Still, he was relatively unknown outside theater circles. To this day, his shows seldom tour. His songs don't split off into 32-bar jingles (his only jukebox hit is still "Send in the Clowns"). For years, he pretty much lived off the profits from his least-typical show, the 1962 "A Funny Thing Happened on the Way to the Forum."

"Follies" took him six years to get produced and, as late as 1979, he was reduced to auditioning for backers for "Sweeney Todd." "Sunday" may have won the Pulitzer, but that original production lost a quarter of its $2.5 million.

I interviewed him then, after falling forever in love with "Sunday."

"Sure, it would be nice to have a smash," he said. "Who wouldn't want to hit the jackpot? But I'm still a pessimist. I'm always stunned that a show of mine gets on at all."

Until the successful revivals in recent years, Sondheim was accustomed to being praised for his dazzling lyrics and vision, but dismissed for unmelodic music and emotional chill. "Depressive pretty" is how his music was described by Jule Styne (who wrote the music for "Gypsy," lyrics by Sondheim). Leonard Bernstein expressed concern about Sondheim's emotional guardedness, a fear of appearing corny that inhibited self-expression.

"People mistake sentimentality for feeling," Sondheim told me in 1984. "I believe in sentiment, but not sentimentality. I also think people don't understand the difference between passion and sentimentality. Maybe it has to do with certain subject matters we've chosen.
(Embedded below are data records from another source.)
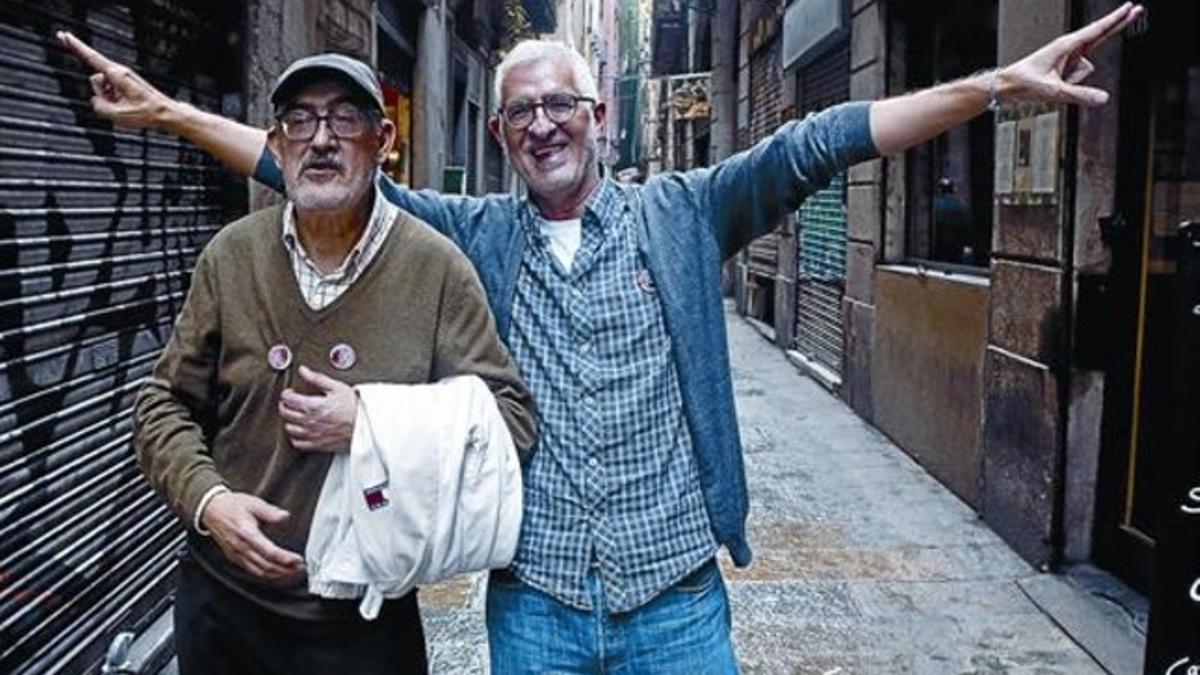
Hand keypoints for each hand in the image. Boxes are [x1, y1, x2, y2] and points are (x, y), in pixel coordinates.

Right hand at [56, 30, 175, 128]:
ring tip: (125, 106)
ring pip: (102, 87)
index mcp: (117, 74)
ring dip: (109, 99)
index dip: (75, 46)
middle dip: (100, 94)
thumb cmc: (146, 112)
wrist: (165, 113)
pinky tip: (127, 106)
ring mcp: (122, 78)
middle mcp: (119, 72)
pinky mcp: (125, 83)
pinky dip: (114, 100)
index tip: (63, 35)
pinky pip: (110, 92)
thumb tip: (95, 100)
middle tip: (118, 105)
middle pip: (95, 80)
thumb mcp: (118, 115)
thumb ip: (98, 106)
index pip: (91, 57)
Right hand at [201, 491, 304, 579]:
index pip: (269, 552)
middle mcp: (241, 548)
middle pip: (266, 566)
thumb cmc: (231, 506)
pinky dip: (266, 574)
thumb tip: (285, 516)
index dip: (285, 559)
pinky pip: (252, 571)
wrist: (211, 510)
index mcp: (247, 534)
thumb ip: (270, 511)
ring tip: (292, 572)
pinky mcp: (234, 558)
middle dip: (285, 570)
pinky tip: (276, 572)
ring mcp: (237, 555)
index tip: (298, 560)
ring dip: (277, 574)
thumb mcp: (253, 503)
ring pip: (259, 572)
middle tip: (301, 568)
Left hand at [279, 365, 357, 452]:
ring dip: (289, 421)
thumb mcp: (337, 387)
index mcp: (313, 406)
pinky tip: (299, 431)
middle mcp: (310, 421)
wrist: (366, 426)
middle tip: (289, 402)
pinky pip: (298, 443)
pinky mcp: (318, 445)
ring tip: (294, 415)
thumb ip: (317, 378)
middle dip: (284, 406)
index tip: (290, 392)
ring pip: (289, 429)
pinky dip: (295, 437)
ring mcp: (313, 434)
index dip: (287, 394)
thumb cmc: (354, 407)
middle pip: (286, 414)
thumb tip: (303, 370)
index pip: (289, 399)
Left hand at [999, 2, 1144, 106]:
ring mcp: (1068, 58)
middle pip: (1101, 35)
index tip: (1131, 6)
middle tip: (1139, 9)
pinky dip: (1069, 86)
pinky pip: (1078, 79)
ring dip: (1073, 81)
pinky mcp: (1065, 68)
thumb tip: (1104, 99)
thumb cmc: (1025, 83)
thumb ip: (1079, 95)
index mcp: (1066, 46)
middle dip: (1118, 23)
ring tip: (1050, 84)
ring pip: (1085, 71)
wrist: (1006, 87)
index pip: (1098, 30)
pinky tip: (1052, 86)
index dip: (1116, 19)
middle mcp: (1069, 49)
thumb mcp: (1053, 92)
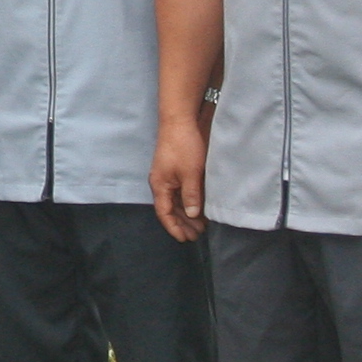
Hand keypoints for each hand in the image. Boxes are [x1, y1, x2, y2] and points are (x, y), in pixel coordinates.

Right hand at [150, 117, 210, 243]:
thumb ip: (191, 196)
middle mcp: (162, 183)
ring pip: (176, 201)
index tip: (185, 239)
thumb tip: (191, 214)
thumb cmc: (183, 146)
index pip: (164, 214)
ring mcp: (168, 176)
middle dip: (183, 224)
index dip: (174, 228)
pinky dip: (189, 202)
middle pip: (170, 209)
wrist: (179, 121)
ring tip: (201, 225)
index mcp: (160, 186)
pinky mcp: (175, 169)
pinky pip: (180, 192)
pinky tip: (199, 207)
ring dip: (187, 214)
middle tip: (197, 236)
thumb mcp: (190, 174)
I don't understand it."

About those subjects. If we had to categorize Sondheim's shows on the basis of plot synopses, we might not know whether to laugh or weep. "Pacific Overtures" (1976) explores the 1853 opening of Japanese trade routes as seen through the eyes of the Japanese. "Sweeney"? A revenge-crazed London barber's victims become his landlady's meat pies. "Assassins" (1990)? A singing carnival of people who killed or tried to kill American presidents. "Passion" (1994)? A handsome 19th century soldier is obsessed with love for an ugly woman.

And "Sunday" - to me, his masterwork - is inspired by driven French artist Georges Seurat and the people depicted in his famous pointillist painting. Imagine, a work of art about the making of art.

One of the first columns I wrote when I joined Newsday in 1987 was a proposal for a Sondheim repertory company - a place where, on almost any night, we could ask, "What's on at the Sondheim?" After all, I argued, George Balanchine had the New York City Ballet. Gilbert and Sullivan had D'Oyly Carte and Bertolt Brecht had his Berliner Ensemble.

Who alive beside Sondheim has created a repertory that would justify such an ongoing showcase and benefit from the stability such permanence could bring?

I got my answer, and it was gracious. It was also swift and brutal - and sobering. Weeks after the column, Sondheim replied: "I'm flattered, not to say astonished, but I fear your scheme is simply not practical." He described most of his shows as "unpopular," adding, "Perhaps this will strike you merely as a defeatist attitude, but musicals are hard enough to mount - repertory virtually impossible."

At the emotional finale for last month's Philharmonic tribute, he quoted Alice Roosevelt Longworth (Teddy's daughter): "First you're young, then you're middle-aged, then you're wonderful." How wonderful that people understand he always was.